Idaho to move inmates in Texas
BOISE – State prison officials say 125 Idaho inmates in a private Texas prison are due to make their fourth move since 2005, following a suicide in March, problems with a guard passing contraband to inmates and the former warden’s ouster.
The inmates, who were moved out of state two years ago because of overcrowding in Idaho lockups, are now at the Dickens County Correctional Center in Spur, Texas, where they’ve been since Aug. 7.
Concerns over conditions at Dickens, an aging county jail run as a prison by the Florida-based GEO Group, prompted the latest move, Idaho Department of Correction Director Brent Reinke said Thursday.

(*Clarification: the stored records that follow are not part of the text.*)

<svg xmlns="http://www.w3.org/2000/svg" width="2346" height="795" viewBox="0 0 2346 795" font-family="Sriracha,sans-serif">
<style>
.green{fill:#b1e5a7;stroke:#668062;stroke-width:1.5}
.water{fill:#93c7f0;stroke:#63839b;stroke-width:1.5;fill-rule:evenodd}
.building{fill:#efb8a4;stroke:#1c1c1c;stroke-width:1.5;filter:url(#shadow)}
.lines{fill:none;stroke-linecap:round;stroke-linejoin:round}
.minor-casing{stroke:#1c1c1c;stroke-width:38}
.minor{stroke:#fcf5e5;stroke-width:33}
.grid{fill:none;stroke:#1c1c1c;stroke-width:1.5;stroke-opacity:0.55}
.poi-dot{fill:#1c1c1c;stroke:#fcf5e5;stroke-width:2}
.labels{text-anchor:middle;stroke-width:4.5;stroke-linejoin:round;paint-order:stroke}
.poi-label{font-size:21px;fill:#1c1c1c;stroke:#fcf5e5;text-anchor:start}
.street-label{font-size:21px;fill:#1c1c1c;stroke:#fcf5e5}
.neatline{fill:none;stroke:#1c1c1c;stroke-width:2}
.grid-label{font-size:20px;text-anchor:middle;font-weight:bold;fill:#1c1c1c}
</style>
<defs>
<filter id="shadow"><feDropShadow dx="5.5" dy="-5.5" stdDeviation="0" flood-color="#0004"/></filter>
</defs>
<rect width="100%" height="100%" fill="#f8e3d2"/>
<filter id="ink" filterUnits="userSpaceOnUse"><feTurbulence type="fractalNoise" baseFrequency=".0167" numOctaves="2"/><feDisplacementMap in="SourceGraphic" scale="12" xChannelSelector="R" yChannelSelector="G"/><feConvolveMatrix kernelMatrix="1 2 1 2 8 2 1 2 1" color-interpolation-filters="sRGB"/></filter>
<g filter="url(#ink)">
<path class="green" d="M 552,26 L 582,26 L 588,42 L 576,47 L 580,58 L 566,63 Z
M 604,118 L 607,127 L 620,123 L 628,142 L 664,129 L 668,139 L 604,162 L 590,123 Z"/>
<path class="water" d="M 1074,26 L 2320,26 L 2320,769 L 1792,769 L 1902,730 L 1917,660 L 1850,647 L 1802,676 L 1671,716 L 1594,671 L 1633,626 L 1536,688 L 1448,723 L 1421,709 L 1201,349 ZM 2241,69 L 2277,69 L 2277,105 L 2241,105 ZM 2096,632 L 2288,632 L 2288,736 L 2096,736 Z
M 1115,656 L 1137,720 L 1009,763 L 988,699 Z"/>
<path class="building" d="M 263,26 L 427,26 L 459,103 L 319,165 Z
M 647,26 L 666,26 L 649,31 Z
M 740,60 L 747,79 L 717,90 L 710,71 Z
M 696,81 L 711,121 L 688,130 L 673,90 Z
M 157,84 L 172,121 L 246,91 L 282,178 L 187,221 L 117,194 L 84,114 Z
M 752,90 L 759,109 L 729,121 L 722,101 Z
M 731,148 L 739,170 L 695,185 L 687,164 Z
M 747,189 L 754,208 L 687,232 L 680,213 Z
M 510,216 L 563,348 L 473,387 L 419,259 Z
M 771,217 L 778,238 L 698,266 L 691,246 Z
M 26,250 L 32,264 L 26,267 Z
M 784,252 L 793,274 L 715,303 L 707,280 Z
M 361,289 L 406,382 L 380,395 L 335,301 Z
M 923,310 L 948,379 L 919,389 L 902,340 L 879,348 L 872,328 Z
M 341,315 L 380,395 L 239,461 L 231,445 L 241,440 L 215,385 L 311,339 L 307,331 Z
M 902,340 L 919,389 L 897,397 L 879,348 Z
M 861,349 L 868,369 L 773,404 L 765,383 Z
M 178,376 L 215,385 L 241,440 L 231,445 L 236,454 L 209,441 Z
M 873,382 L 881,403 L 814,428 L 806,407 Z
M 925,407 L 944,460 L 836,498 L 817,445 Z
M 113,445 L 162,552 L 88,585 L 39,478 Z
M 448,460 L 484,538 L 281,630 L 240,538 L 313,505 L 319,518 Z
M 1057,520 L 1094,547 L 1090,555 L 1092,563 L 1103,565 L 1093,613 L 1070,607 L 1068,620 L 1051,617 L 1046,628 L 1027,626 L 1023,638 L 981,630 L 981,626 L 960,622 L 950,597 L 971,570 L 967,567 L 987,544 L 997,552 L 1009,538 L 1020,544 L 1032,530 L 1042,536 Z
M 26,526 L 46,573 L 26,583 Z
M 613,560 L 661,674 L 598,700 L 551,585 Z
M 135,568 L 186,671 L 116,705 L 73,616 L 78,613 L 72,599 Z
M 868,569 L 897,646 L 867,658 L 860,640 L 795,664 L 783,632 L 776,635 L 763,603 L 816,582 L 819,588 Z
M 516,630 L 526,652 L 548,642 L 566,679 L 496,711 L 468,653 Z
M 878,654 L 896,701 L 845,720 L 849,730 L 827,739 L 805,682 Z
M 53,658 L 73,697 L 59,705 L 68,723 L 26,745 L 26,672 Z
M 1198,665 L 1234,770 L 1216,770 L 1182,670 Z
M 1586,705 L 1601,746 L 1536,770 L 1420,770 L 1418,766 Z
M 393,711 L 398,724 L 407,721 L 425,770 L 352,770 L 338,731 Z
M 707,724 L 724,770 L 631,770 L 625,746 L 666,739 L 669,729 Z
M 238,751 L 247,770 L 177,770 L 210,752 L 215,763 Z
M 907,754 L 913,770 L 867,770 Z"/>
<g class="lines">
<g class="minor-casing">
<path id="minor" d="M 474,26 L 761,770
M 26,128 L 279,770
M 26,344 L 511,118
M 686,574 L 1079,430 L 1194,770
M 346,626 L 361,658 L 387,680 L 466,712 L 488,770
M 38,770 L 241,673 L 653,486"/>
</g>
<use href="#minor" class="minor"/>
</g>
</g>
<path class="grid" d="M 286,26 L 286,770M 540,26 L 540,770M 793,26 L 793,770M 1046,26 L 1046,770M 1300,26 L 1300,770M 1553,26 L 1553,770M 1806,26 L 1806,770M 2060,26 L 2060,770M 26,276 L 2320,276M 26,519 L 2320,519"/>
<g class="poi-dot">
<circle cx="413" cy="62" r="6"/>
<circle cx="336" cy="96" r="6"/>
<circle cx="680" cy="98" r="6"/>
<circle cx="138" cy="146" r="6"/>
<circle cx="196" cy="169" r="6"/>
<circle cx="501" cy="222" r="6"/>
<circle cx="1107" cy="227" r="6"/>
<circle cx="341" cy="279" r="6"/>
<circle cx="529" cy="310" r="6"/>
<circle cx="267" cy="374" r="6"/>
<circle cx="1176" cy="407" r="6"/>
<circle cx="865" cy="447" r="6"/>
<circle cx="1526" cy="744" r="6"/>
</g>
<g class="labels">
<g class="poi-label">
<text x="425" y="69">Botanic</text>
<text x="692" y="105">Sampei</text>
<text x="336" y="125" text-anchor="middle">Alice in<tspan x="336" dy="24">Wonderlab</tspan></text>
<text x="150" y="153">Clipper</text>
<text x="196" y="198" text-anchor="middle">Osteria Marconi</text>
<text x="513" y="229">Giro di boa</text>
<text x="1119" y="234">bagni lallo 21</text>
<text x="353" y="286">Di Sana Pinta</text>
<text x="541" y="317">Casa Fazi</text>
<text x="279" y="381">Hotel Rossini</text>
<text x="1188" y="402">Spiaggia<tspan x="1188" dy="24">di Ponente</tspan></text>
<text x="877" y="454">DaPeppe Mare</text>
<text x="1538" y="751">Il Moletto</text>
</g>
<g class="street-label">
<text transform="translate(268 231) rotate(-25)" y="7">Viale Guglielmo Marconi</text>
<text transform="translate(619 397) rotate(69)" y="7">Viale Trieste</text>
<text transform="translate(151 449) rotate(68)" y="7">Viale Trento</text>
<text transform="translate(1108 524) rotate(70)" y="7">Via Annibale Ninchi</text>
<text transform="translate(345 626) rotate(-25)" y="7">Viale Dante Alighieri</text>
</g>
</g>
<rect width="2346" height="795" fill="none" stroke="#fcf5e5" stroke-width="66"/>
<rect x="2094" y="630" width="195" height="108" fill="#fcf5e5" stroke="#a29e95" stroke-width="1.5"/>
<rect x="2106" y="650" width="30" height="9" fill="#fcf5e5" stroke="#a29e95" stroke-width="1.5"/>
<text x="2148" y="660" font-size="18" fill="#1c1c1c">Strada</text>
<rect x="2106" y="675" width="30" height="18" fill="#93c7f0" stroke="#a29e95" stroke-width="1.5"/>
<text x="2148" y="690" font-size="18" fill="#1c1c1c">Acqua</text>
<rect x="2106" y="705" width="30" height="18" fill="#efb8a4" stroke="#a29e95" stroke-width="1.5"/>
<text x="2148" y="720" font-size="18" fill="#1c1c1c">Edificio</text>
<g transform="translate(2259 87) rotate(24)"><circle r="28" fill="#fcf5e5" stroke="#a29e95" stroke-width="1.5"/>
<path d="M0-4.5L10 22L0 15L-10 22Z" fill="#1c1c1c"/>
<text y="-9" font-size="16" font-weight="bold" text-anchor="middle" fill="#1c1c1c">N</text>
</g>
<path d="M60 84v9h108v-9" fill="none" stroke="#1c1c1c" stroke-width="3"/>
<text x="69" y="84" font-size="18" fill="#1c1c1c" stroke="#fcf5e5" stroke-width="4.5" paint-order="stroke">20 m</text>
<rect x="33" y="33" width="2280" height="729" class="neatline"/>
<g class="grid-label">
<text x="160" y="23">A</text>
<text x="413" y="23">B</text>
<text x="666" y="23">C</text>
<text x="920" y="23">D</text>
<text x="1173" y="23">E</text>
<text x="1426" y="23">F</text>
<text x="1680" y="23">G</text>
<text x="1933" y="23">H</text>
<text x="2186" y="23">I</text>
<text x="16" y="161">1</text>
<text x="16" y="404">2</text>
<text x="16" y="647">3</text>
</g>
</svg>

“The problems we’ve had in Texas reflect the challenge of managing out of state. We believe Idaho inmates are best managed at home in Idaho,” Reinke said. He plans in September to introduce a proposal to build a 1,500-bed private prison in Idaho to create more space for the state’s 7,000 inmates.
Reinke hopes to move 69 of the Dickens prisoners soon to another GEO-run prison, the Bill Clayton Detention Center in Littlefield, Texas, where similar problems haven’t occurred. About 304 Idaho inmates are already there, but that facility is making space for more.
The remaining 56 at Dickens could go to another GEO facility elsewhere. Reinke didn’t specify where that prison is located. He said the date of the move will be withheld until it’s complete.
The inmates in Texas were originally moved from Idaho in 2005, going first to Minnesota.
Space limitations there forced them to be relocated in 2006 to a GEO-run prison in Newton, Texas, where problems emerged immediately, including beatings by guards. That prompted Idaho to request the move to Dickens and Bill Clayton last August.